Treasury Strategies just published a white paper called, "Money Market Fund Regulatory Changes: The Impact of 2014 Regulations on Investment Policies," which examines what corporate treasurers need to know about money market fund reform. The 20-page paper was sponsored by Federated Investors, who wrote the introduction. They tell us, "Federated Investors' corporate clients are asking how these regulations impact them: What is needed to "adapt" to these new regulations? And must our investment policies be revised? We asked Treasury Strategies, the well-respected treasury management consulting firm, to help our clients address this question. This paper represents their suggested approach for corporate investors who are currently permitted to use Institutional Prime and Municipal MMFs in their short-term investment Portfolios."

Section I of the paper is an overview of the 2014 MMF reforms called "Understand the New Rules." Section II says "Examine Your Current Investment Policies" to make sure that money funds are still permitted after the implementation of new money fund rules. Section III, "Have a Conversation with Your CFO," talks about how to discuss the value proposition of MMFs.

Section III says, "Based on the policies we reviewed, we think few companies will have to formally change their investment policies to continue investing in MMFs. However, even if this is the case for your firm, it is certainly wise to brief your CFO (or head of the Investment Policy Committee or other appropriate person) about continuing to use MMFs. We suggest this discussion center around three ideas: The value proposition of using MMFs has not changed; Even with changes, MMFs still compare favorably with other permitted investments; New products are likely to be introduced and may need to be incorporated in the investment policy."

To the latter point, the paper says, "A logical consequence of the new MMF regulations is that fund companies, banks and other investment firms will devise new short-term investment products aimed at the corporate investor. We expect most new products will have features similar to money funds but with some structural differences. Some may be separately managed accounts (SMAs) with investment characteristics of money funds. Others may be commingled cash pools, again with MMF characteristics. Still others might register with the SEC as a type of ultra-short bond fund."

The paper continues, "Funds taking advantage of the conditions of the private offering exemption will be able to offer their units at $1.00 per share. In addition, funds that undertake to hold only portfolio securities with maturities of under 60 days may affect purchases and redemptions at $1.0000 per share, so long as each security's amortized cost is approximately the same as its market value, and the fund is not required to dispose of securities for more or less than their amortized cost.... To include a new product in your investment policy, it may suffice to incorporate "2a-7-like" language into the investment policy statement."

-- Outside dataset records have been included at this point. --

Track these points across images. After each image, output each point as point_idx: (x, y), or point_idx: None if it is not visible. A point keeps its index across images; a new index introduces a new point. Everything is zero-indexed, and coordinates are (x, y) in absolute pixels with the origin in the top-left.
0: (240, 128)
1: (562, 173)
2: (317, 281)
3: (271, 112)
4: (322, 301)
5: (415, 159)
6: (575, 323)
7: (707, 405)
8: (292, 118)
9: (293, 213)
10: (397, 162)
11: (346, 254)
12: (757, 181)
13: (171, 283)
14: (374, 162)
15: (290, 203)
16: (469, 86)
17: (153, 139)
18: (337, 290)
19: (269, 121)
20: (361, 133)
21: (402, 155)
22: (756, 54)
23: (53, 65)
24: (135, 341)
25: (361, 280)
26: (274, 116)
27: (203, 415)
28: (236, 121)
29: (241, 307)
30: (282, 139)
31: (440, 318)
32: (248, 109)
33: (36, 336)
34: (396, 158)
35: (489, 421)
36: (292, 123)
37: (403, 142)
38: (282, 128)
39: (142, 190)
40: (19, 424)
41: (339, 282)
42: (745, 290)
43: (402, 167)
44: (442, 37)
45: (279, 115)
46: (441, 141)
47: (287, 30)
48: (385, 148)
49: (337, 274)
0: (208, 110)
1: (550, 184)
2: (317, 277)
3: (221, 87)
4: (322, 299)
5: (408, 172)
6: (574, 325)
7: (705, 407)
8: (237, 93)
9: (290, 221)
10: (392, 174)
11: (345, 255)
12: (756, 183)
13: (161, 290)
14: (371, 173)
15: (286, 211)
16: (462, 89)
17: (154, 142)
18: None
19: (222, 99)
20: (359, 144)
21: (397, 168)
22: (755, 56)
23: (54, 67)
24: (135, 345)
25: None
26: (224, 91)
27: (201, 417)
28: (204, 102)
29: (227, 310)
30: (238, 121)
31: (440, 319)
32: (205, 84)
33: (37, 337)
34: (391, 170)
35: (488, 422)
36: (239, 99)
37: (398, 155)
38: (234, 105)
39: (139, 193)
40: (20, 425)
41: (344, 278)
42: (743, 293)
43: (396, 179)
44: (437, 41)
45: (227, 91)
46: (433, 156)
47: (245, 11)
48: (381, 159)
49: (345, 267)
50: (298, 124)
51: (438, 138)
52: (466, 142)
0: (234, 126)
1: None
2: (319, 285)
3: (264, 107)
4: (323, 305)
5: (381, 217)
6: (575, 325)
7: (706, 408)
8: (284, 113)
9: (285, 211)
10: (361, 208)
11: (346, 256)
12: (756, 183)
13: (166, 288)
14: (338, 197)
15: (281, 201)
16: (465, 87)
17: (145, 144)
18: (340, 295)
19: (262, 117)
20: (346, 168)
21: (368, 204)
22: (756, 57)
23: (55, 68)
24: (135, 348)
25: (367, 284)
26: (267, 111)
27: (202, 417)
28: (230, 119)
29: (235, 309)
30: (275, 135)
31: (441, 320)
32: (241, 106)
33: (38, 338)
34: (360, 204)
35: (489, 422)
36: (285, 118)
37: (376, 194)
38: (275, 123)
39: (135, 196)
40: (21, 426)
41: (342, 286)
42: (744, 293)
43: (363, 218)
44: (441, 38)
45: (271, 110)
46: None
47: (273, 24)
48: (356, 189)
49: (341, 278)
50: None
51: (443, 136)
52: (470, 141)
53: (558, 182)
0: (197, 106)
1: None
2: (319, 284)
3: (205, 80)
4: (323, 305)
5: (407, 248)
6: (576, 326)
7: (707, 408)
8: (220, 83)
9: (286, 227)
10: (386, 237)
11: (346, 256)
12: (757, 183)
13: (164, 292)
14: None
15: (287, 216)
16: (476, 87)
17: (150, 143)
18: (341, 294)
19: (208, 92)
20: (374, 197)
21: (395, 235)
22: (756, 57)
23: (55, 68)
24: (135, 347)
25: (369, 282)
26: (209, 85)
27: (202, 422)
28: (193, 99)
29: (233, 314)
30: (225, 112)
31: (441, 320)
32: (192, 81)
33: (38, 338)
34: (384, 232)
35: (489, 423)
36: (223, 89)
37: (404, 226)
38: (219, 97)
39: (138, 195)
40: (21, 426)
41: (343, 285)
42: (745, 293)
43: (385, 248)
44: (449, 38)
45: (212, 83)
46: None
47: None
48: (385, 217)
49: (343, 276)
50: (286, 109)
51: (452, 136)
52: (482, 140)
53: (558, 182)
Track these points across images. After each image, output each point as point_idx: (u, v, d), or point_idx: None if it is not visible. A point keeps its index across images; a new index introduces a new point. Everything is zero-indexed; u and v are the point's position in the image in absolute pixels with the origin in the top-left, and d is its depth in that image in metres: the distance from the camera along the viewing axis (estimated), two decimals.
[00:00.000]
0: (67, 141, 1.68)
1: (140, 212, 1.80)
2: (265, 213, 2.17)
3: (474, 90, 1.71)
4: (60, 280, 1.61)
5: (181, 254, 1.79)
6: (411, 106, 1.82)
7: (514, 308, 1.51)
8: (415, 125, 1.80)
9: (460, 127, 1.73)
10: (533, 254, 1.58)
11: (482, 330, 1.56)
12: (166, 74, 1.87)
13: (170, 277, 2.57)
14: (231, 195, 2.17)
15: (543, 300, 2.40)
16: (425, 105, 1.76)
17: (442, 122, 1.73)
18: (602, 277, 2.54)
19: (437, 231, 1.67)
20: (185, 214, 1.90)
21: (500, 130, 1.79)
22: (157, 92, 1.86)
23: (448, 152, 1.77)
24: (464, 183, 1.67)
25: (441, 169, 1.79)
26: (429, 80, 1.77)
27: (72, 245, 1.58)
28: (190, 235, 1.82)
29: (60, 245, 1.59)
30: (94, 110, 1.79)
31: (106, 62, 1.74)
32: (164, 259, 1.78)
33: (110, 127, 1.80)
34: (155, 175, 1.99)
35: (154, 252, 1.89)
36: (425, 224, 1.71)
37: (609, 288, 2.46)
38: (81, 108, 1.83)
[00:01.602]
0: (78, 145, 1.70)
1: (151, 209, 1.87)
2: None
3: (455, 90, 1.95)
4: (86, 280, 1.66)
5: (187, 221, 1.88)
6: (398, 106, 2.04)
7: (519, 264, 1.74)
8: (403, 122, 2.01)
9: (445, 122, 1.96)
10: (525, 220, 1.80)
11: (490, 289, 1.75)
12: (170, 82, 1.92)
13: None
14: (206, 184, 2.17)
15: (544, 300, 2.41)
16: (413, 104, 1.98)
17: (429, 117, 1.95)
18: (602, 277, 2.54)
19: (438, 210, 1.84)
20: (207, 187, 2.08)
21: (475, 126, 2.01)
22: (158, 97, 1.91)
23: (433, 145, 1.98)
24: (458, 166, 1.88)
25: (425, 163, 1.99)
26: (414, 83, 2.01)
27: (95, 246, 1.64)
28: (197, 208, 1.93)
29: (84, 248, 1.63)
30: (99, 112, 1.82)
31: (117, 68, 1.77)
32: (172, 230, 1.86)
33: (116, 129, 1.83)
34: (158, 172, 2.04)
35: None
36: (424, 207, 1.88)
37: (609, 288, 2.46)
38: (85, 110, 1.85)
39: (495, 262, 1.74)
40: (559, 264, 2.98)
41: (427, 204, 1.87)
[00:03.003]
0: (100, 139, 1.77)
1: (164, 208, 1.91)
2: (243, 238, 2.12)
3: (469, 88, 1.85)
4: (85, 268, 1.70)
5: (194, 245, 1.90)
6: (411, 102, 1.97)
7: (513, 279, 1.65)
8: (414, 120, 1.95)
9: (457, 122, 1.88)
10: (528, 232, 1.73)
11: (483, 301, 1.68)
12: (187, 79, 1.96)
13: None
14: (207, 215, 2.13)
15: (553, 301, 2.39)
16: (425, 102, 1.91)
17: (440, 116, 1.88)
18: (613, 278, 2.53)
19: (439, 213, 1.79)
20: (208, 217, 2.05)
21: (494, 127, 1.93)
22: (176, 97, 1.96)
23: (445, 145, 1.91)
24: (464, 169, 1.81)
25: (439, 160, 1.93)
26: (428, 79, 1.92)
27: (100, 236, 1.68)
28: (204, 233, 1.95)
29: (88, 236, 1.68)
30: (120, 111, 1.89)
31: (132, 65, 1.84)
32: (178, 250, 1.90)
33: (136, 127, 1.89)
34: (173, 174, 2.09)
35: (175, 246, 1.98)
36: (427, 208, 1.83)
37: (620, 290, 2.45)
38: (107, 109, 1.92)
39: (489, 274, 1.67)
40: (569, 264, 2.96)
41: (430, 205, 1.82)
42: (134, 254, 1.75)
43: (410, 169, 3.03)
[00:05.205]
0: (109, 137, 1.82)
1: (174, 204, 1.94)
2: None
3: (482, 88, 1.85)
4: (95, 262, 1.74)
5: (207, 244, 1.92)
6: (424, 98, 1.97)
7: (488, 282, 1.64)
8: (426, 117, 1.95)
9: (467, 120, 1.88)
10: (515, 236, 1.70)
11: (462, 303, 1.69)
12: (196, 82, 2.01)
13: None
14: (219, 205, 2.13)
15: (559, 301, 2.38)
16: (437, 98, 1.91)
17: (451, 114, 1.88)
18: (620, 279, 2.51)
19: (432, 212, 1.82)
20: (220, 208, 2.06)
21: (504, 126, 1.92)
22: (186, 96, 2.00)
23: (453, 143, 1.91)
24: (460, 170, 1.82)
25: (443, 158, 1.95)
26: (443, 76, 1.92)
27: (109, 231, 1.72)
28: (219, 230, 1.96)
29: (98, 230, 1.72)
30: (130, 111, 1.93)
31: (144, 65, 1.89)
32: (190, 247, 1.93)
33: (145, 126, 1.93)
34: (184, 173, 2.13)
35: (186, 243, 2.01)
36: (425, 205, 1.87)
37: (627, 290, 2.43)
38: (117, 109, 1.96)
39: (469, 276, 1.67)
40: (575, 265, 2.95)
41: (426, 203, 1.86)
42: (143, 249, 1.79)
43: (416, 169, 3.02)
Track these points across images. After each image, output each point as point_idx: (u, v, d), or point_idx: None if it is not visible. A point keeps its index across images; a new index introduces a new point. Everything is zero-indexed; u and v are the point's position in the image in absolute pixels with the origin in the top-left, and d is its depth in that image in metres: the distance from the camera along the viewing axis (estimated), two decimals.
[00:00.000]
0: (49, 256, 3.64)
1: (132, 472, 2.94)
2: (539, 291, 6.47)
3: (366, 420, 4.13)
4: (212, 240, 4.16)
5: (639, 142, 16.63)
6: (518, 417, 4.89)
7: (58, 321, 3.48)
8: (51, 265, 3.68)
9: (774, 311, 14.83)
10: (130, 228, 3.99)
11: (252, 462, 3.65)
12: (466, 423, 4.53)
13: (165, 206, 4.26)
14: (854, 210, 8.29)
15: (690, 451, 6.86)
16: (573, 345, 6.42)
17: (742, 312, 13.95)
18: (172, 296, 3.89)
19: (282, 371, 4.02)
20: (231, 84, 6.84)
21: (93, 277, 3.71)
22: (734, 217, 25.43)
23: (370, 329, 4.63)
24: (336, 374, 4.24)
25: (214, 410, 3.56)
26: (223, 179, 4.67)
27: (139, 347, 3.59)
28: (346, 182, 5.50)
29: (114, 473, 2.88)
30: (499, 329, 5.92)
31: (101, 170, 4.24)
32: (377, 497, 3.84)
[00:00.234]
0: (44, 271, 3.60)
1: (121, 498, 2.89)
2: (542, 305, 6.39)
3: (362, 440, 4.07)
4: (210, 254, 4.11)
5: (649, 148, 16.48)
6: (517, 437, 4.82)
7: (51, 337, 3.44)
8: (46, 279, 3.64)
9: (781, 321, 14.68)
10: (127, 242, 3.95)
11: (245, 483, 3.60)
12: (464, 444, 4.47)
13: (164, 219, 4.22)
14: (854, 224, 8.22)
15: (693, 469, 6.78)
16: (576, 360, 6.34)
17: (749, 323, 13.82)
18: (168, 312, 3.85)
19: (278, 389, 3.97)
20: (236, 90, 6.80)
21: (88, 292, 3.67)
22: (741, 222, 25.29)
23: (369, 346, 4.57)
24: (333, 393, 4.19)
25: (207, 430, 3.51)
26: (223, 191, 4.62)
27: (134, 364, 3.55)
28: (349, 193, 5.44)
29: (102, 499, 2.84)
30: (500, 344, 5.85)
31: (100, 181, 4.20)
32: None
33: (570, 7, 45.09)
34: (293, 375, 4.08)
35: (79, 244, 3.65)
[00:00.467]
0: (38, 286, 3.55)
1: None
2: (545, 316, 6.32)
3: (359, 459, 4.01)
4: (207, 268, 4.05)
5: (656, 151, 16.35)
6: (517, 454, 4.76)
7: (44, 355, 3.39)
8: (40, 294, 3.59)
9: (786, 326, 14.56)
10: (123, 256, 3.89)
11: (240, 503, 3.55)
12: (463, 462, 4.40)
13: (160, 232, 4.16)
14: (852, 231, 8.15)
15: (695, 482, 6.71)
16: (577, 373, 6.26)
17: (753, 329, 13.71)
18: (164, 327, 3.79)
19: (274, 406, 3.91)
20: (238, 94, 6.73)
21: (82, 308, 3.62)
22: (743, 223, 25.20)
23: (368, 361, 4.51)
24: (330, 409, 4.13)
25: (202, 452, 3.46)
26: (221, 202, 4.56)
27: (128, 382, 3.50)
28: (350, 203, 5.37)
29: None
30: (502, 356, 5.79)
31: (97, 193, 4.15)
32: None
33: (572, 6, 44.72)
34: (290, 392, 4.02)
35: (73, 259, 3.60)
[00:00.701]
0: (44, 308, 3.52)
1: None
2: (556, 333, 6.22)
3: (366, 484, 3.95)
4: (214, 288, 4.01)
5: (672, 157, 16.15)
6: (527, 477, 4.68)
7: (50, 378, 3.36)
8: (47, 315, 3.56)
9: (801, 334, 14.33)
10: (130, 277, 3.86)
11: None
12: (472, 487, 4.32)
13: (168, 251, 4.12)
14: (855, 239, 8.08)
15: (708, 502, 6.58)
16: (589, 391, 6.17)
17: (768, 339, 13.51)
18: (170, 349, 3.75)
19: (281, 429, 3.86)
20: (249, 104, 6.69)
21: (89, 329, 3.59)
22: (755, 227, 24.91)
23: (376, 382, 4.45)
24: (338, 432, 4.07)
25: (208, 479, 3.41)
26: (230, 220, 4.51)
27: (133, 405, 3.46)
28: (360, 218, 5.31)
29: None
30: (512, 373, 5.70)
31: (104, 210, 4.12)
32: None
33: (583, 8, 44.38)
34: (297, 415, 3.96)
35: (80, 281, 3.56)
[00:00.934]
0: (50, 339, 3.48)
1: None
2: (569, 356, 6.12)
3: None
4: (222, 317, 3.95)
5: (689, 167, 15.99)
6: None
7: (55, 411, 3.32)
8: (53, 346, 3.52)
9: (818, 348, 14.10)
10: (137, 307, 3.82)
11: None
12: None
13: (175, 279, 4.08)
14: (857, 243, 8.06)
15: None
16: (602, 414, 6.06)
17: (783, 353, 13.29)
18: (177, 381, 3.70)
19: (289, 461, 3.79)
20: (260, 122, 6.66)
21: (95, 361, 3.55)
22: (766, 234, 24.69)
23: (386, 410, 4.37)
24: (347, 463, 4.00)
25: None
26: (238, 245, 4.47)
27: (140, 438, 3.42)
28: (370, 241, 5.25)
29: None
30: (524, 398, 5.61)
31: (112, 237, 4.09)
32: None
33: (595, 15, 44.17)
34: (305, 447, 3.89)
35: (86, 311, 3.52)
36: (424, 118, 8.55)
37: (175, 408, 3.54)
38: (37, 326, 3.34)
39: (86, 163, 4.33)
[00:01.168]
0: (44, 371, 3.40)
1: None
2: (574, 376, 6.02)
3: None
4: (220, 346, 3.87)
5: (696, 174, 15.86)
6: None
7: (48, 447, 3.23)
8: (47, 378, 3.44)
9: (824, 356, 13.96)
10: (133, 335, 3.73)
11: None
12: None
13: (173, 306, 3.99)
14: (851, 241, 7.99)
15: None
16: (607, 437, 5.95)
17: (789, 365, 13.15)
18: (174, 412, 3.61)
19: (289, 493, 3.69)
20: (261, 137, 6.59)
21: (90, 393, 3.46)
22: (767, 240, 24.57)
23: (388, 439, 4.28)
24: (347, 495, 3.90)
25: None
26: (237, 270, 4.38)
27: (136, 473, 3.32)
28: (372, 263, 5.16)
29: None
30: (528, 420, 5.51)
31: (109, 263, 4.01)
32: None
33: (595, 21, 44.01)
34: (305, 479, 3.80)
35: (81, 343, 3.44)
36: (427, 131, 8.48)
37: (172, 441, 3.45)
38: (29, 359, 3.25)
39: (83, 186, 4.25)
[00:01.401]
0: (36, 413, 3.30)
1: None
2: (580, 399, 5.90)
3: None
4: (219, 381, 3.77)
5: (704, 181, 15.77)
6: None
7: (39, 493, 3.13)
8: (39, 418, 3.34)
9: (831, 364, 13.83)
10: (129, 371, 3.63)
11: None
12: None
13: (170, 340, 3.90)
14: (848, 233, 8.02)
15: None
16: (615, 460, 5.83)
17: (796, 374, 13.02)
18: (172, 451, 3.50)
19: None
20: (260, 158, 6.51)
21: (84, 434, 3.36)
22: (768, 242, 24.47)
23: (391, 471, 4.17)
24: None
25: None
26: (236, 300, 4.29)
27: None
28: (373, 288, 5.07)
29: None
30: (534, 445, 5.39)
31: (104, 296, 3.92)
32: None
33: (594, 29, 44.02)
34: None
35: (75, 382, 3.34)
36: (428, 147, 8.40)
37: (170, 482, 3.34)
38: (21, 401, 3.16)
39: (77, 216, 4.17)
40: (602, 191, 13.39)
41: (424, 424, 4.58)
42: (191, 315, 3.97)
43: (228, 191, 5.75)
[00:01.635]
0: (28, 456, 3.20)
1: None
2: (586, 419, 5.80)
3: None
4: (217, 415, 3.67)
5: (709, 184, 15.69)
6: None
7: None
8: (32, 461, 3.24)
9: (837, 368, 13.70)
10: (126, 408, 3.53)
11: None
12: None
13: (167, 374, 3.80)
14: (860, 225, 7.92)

In section 4, "Develop an Action Plan," Treasury Strategy says, "Having talked with your CFO, you will hear four possible outcomes to the question of what is required to continue investing in Institutional Prime and Municipal MMFs. 1. No policy changes needed; continue investing as usual. This is straightforward. No change to the investment policy statement is required. Based on the investment policies we reviewed, we believe this may be the case for most U.S. corporations.... 2. No policy changes needed, but let's inform our Board about the regulatory changes.... 3. Let's tweak the policy to allow continued use of MMFs. If any of the new MMF attributes make them "prohibited investments" as specified in your policy, you need to update or eliminate that language."

The fourth possible outcome is "Let's tweak the policy to allow for new managers or new products." It says, "As discussed earlier, it is likely that during the two-year implementation period, several new 2a-7-like products will be developed. If your policy is not sufficiently broad, now would be a good time to modify it. What you choose to include here is a matter of your company's preference."

In summary, the paper comments, "Regulatory changes to Institutional Prime and Municipal MMFs are far less onerous than we once feared they would be. The value proposition of money funds remains intact, and the U.S. Treasury action will mitigate most, if not all, tax and recordkeeping concerns for the corporate investor. MMF changes have been regularly covered in the financial press, frequently with bits of misinformation or hyperbole. CFOs and Investment Committees are bound to wonder how their corporate treasurer views this issue and whether they will continue investing in MMFs. It makes sense to have a discussion with them about the MMF value proposition constancy, the parallels between post-change MMFs and your other permitted investments, and the continued valuable role you see for MMFs in your firm's short-term investment strategy."

It adds, "Historically, MMFs enjoyed an advantage over other money market instruments from net asset value, tax and recordkeeping perspectives. While some of those advantages are now diminished because of the fluctuating net asset value, MMFs are still on par with most other permissible short-term investments and deposits with respect to safety, liquidity, yield and convenience. Moreover, MMFs still enjoy an advantage over other instruments in terms of liquidity and transparency."

Finally, the piece adds, "The notion that fees and gates are problematic is a red herring. As we show in this report, these provisions provide a fund Board with additional investor protection tools. Further, the fees and gates provisions merely codify for money funds the actual liquidity limitations that exist for all money market instruments and bank deposits in times of market stress. After examining a large representative sample of our clients' investment policies, we conclude that most companies will not require formal policy change to continue investing in Institutional Prime or Municipal MMFs."